Title of the Talk
Platform Engineering and AI-Driven Innovation in Enterprise Risk Analytics
Abstract
Enterprise risk management has evolved into a highly technical discipline driven by increasing regulatory scrutiny, expanding digital attack surfaces, and growing data volumes across financial, operational, and cyber domains. Many organizations continue to rely on fragmented, batch-oriented risk systems that limit their responsiveness and inhibit real-time decision-making. This session presents a platform engineering-based approach to modernizing enterprise risk analytics through cloud native architecture and AI-driven capabilities.
The presentation outlines how treating risk analytics as a shared platform capability, rather than isolated projects, enables consistent delivery of data pipelines, model deployment workflows, and governance controls across the enterprise. Platform engineering principles such as reusable infrastructure components, standardized CICD pipelines, and integrated security services support faster onboarding of new risk use cases while reducing operational complexity.
AI and machine learning are positioned as core enablers of decision intelligence, supporting predictive modeling, anomaly detection, and real-time risk scoring across multiple risk domains. The session emphasizes the importance of operationalizing AI through automated training, monitored inference, and controlled model lifecycle management to ensure accuracy as data patterns evolve.
A key focus is enterprise integration architecture, which unifies data from transactional systems, customer platforms, external feeds, and regulatory sources into a cohesive risk data fabric. This integration allows risk insights to flow directly into business processes, enabling timely intervention rather than retrospective reporting.

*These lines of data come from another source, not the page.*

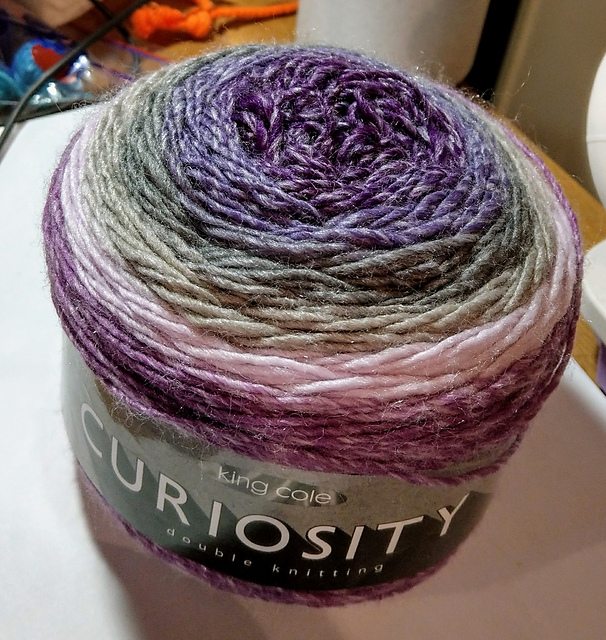
Identify the location of wooden floor. (277, 29).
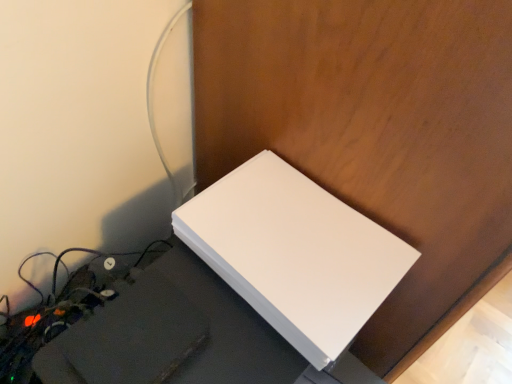
What is the approximate height of white matte computer desk at lower left?

The height of white matte computer desk at lower left is 21.47 centimeters.

Describe the element at coordinates (181, 337) in the screenshot. The width and height of the screenshot is (512, 384). I see `white matte computer desk at lower left` at that location.

This screenshot has height=384, width=512. In order to click on white matte computer desk at lower left in this screenshot , I will do `click(181, 337)`.

Locate an element on the screen. The width and height of the screenshot is (512, 384). white matte wii at center is located at coordinates (294, 253).

What do you see at coordinates (294, 253) in the screenshot?
I see `white matte wii at center` at bounding box center [294, 253].

The height and width of the screenshot is (384, 512). Find the location of `white matte computer desk at lower left`. white matte computer desk at lower left is located at coordinates (181, 337).

Based on their positions, is white matte wii at center located to the left or right of white matte computer desk at lower left?

white matte wii at center is positioned on white matte computer desk at lower left's right side.

Which object is closer to the camera, white matte wii at center or white matte computer desk at lower left?

white matte computer desk at lower left.

Is point (353, 270) more distant than point (115, 335)?

Yes, point (353, 270) is behind point (115, 335).

From the picture: From the image's perspective, which one is positioned lower, white matte wii at center or white matte computer desk at lower left?

white matte computer desk at lower left.

From a real-world perspective, is white matte wii at center below white matte computer desk at lower left?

Finally, the session addresses observability and governance as foundational requirements for trust, transparency, and regulatory alignment. Attendees will leave with a practical architectural blueprint for building AI-powered, cloud native risk platforms that support continuous risk awareness and resilient enterprise decision making.
Brief Profile
Naga Venkateswar Palaparthy is a seasoned technology executive and software architect with over 20 years of experience in designing and delivering large-scale, high-performance enterprise systems across various domains, including climate analytics, financial services, insurance, healthcare, social media, banking, and e-commerce. He currently serves as Director of Software Engineering at Moody's, where he leads the end-to-end engineering lifecycle for mission-critical Climate Analytics platforms, driving innovation, scalability, reliability, and cost optimization.
Throughout his career, Venkat has held senior leadership and principal engineering roles at Moody's, Risk Management Solutions (RMS), Cognizant, and Microsoft-affiliated projects. He has consistently demonstrated excellence in enterprise architecture, distributed systems, cloud-native solutions, and AI-driven modernization initiatives. His technical expertise spans Java, .NET, AWS, distributed systems, automation, and the integration of AI agents, chatbots, and developer productivity tools into complex enterprise workflows.
Venkat is recognized for building and mentoring high-performing engineering teams, leading agile delivery at scale, and collaborating cross-functionally with product, security, and executive leadership. His work has resulted in significant AWS cost reductions, multiple quality recognitions, and the successful modernization of legacy systems into resilient, future-ready platforms. He holds a Master's degree in Hydrology Science and a Bachelor's degree in Computer Science from Andhra University, India.